**Work to complete:**
Whenever a line below includes the word "ring", copy that line.

══ Task inputs

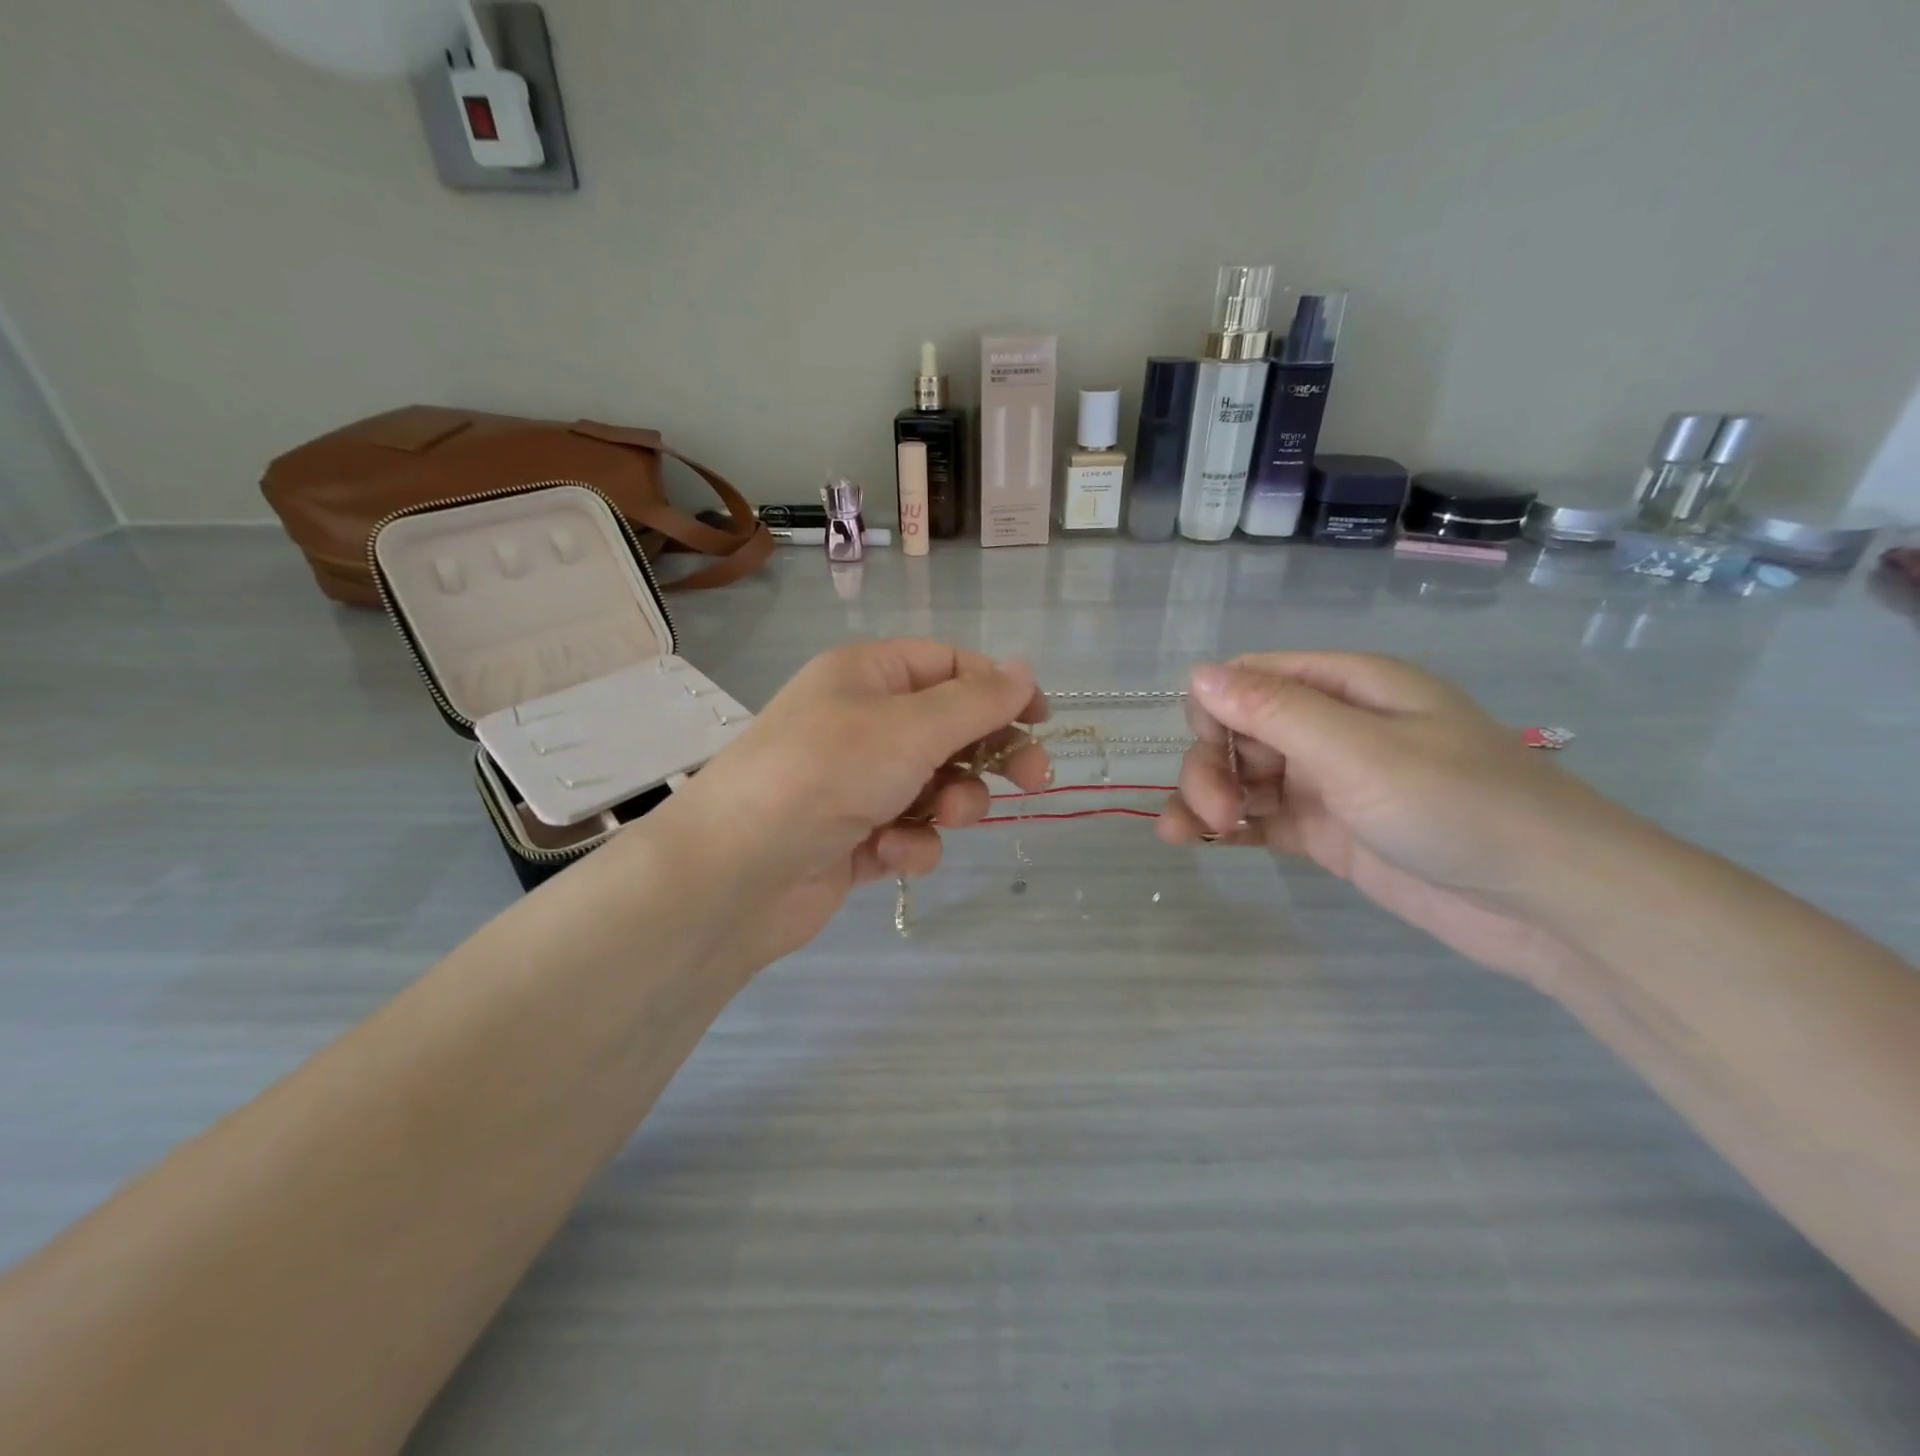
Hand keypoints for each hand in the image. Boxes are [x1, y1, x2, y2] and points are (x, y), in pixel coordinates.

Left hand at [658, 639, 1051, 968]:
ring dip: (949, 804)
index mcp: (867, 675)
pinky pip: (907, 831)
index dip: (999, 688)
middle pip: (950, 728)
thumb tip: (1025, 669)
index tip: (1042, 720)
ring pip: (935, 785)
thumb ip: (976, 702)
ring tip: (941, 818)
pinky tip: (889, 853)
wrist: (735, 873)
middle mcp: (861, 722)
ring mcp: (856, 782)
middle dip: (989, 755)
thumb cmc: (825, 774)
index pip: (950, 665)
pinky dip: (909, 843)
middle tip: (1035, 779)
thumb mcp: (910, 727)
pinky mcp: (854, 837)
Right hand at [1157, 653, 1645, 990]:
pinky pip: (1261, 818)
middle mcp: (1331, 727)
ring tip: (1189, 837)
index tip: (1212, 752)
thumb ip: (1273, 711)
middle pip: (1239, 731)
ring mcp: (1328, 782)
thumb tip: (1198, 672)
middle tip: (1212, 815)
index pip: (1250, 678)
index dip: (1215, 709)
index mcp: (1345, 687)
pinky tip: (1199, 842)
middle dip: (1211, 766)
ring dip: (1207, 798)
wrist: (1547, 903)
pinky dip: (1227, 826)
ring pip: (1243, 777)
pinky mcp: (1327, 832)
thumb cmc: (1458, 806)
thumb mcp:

════

**Solution below:**
ring dip: (949, 804)
ring pip: (935, 785)
ring tip: (941, 818)
ring mcp: (856, 782)
ring tip: (1189, 837)
ring mcp: (1328, 782)
ring dip: (1207, 798)
ring pip: (1243, 777)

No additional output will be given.